Please copy out the lines in the entries that contain "labels".

[Stored data]
________________________

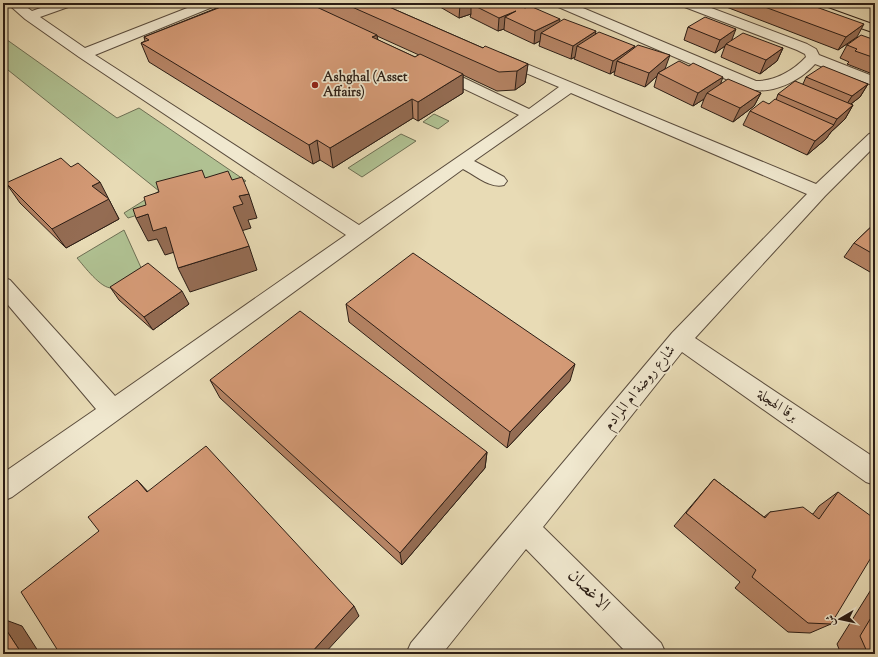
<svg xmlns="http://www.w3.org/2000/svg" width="878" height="657" font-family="'Sorts Mill Goudy',Amiri,serif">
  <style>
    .green { fill: #b0c192; stroke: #6e6f54 }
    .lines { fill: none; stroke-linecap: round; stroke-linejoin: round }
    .minor-casing { stroke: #5a4c3d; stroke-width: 2 }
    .major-casing { stroke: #2b1d15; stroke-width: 2 }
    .minor { fill: #f0e8cf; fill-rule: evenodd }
    .major { fill: #e8dbb5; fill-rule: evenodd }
    .wall { fill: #b68465; stroke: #2b1d15; fill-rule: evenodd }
    .shaded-wall { fill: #946c53; stroke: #2b1d15 }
    .building { fill: #d49a76; stroke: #2b1d15 }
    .poi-dot { fill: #8f2418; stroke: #f0e8cf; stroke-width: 1.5 }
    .labels { text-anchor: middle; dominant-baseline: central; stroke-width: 3.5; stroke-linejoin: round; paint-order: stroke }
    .far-poi-label { font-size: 13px; font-weight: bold; fill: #2b1d15; stroke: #f0e8cf; text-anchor: start }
    .street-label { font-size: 15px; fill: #2b1d15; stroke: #f0e8cf }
    .near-street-label { font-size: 18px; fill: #2b1d15; stroke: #f0e8cf }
  </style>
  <rect width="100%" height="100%" fill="#e8dbb5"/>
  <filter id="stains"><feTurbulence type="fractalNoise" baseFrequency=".005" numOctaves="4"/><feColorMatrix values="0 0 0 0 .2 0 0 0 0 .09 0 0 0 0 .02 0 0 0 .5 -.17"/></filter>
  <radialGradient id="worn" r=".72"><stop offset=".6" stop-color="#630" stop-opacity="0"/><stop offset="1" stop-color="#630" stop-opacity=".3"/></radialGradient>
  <g class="green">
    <polygon points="3,37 117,118 139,108 246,181 128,218 124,213 159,191 3,66"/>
    <polygon points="434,114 449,121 438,129 423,122"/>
    <polygon points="401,134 416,141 362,177 348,168"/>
    <path d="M124,230L143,272C135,277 121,288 112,288C101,289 84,266 77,258Z"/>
  </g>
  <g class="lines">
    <defs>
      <g id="minor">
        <path d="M7,3H21L32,11L55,3H73L71,6L40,17L85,48L200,3H217L215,6L95,55L359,225L519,115L431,73L429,70L431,67H441L529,109L559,87L495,60L493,57L495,54L500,53L816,184L869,134L875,132V146L825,196L695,338L875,458V485L866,482L682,352L543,527L661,643L666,654H628L526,549L442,654H406L411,643L672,333L807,194L571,93L474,161L504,177L507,181L504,185C490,189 475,175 463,169L12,497L3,501V473L96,409L3,299V277L10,280L115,396L346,235L79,57L25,19Z"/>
        <path d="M554,3H571L756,81C775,81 793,71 806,57L805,54L797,50L682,6L680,3H698L807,44L816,49L819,55L875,77V86L815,64C800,81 772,95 749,89L556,6Z"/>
      </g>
      <polygon id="major" points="796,3 814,3 875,25 875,33 798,6"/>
    </defs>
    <use href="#minor" class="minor-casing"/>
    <use href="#major" class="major-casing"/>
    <use href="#minor" class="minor"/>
    <use href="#major" class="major"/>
  </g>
  <g class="wall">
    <path d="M218,3H380L483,48L528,64L525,83L515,90L497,91L463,75V93L418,121L413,118L333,168L320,160L313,164L149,62L141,43L145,41L144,37L219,7ZM377,36L419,55L415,57L378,40Z"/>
    <polygon points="435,3 515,3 559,22 596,34 665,69 761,93 754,106 733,122 701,107 704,99 693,106 654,87 657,76 645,87 614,75 615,71 610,74 574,59 575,57 571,59 539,46 540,41 534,44 504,30 504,29 498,31 470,17 471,14 459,18 435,4"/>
    <polygon points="716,3 805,3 857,37 838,50"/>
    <polygon points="688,27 732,40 783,48 777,61 760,74 721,57 725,46 715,53 684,40"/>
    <polygon points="875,40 875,75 847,64 849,62 840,58 847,45"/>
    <polygon points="806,77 868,84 860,97 851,104 853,105 845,119 831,132 826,139 807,155 743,125 750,111 769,104 776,100 778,94 803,84"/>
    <polygon points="6,183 110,201 110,202 119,219 66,248 20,203"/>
    <polygon points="875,223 875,267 870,272 844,257 854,243"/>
    <polygon points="110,287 189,304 153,330 119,300"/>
    <polygon points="346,304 570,381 507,448 349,322"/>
    <polygon points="210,380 487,452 485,468 402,565 220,398"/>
    <polygon points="714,479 764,517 770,512 813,514 819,506 838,492 831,624 810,633 788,632 735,588 740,582 674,526"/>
    <polygon points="875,587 875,654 841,654 837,644 872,588"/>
  </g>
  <g class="shaded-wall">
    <polygon points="466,3 485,3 471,4 471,14 459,18 460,5"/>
    <polygon points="516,11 505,17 504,29 498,31 499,18"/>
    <polygon points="560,19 558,32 541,33 540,41 534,44 535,31"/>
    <polygon points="864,24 857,37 838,50 846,37"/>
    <polygon points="736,29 731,42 726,44 725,46 715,53 720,40"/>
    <polygon points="596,31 593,45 577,46 575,57 571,59 573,46"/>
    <polygon points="377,35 379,53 372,37"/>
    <polygon points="635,46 625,64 617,61 615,71 610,74 613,61"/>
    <polygon points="783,48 777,61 760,74 766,60"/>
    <polygon points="670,55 665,69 658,73 657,76 645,87 649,73"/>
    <polygon points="528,64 525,83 515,90 517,71"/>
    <polygon points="463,74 463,93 418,121 418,102"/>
    <polygon points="723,77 718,91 707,93 704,99 693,106 698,93"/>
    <polygon points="868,84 860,97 843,110 852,96"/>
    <polygon points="761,93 754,106 733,122 740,108"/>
    <polygon points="412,99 413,118 333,168 330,148"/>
    <polygon points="853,105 845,119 831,132 826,139 807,155 815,141 833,126 837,119"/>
    <polygon points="317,140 320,160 313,164 309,145"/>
    <polygon points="100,182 119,219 66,248 52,229 92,186"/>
    <polygon points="249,194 257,218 248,220 251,228 241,231 233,207 239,196"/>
    <polygon points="148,214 166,227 178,251 165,255 157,239 148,241 136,218"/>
    <polygon points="249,246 257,270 190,292 178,268"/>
    <polygon points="182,291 189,304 153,330 144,317"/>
    <polygon points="575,364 570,381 507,448 510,432"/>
    <polygon points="487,452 485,468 402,565 400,553"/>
    <polygon points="137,480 151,495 147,492"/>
    <polygon points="354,606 359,616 324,654 310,654"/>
    <polygon points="3,619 22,626 40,654 22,654 3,625"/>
  </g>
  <g class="building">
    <polygon points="222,3 308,3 377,35 372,37 415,57 420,54 463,74 418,102 412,99 330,148 317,140 309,145 141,43 149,40 144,37 226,5"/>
    <polygon points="343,3 380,3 483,48 485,46 528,64 517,71 499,72"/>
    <polygon points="455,3 466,3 460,5"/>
    <polygon points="474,3 515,3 525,8 530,6 560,19 535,31 505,17 516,11 499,18 471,4"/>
    <polygon points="754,3 805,3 864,24 846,37"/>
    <polygon points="705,17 736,29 720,40 688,27"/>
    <polygon points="564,19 596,31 573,46 541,33"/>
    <polygon points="599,32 635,46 613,61 577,46"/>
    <polygon points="743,33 783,48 766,60 726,44"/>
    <polygon points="861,35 875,40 875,58 855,51 857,49 847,45"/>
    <polygon points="638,45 670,55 649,73 617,61"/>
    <polygon points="679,61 689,66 693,63 723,77 698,93 658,73"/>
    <polygon points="823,66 868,84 852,96 806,77"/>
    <polygon points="728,79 761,93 740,108 707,93"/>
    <polygon points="795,81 853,105 837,119 778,94"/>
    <polygon points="775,99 834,125 815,141 750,111 763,101 769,104"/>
    <polygon points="61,158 71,167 78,163 100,182 92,186 109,199 52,229 6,183"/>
    <polygon points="202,170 205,178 228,171 232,180 242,177 249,194 239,196 243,204 233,207 249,246 178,268 166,227 153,231 148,214 136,218 133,209 146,205 144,197 159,192 156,182"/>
    <polygon points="875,223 875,255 854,243"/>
    <polygon points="413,253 575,364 510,432 346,304"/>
    <polygon points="148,263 182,291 144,317 110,287"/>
    <polygon points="300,311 487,452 400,553 210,380"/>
    <polygon points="206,446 354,606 310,654 60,654 21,592 99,531 88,517 137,480 147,492"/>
    <polygon points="714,479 765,518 770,512 803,507 819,519 838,492 875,519 875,551 831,624 808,623 752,577 756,570 686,513"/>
    <polygon points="875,611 875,654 868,654 860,636"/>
    <polygon points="3,625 22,654 3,654"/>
  </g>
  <circle class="poi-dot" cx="315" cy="85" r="4"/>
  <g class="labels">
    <g class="far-poi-label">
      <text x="323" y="78">Ashghal (Asset<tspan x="323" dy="15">Affairs)</tspan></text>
    </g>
    <g class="street-label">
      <text transform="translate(640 388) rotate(-51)">شارع روضة ام المرادم</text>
      <text transform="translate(777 406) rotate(34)">برقا الهجلة</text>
    </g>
    <g class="near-street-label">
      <text transform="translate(588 591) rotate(45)">الاغصان</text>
    </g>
  </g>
  <rect width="878" height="657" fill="none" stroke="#e8dbb5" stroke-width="16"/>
  <rect x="4" y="4" width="870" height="649" fill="none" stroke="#2b1d15" stroke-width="2"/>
  <rect x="8" y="8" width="862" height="641" fill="none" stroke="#2b1d15"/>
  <g transform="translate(840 619) rotate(261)" stroke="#f0e8cf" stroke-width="3" paint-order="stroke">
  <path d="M0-3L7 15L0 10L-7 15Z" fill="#2b1d15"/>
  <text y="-6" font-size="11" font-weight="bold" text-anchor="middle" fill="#2b1d15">ش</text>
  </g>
  <rect width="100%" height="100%" filter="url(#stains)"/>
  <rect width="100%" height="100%" fill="url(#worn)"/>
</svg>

________________________

EXERCISE RESPONSE
    .labels { text-anchor: middle; dominant-baseline: central; stroke-width: 3.5; stroke-linejoin: round; paint-order: stroke }
  <g class="labels">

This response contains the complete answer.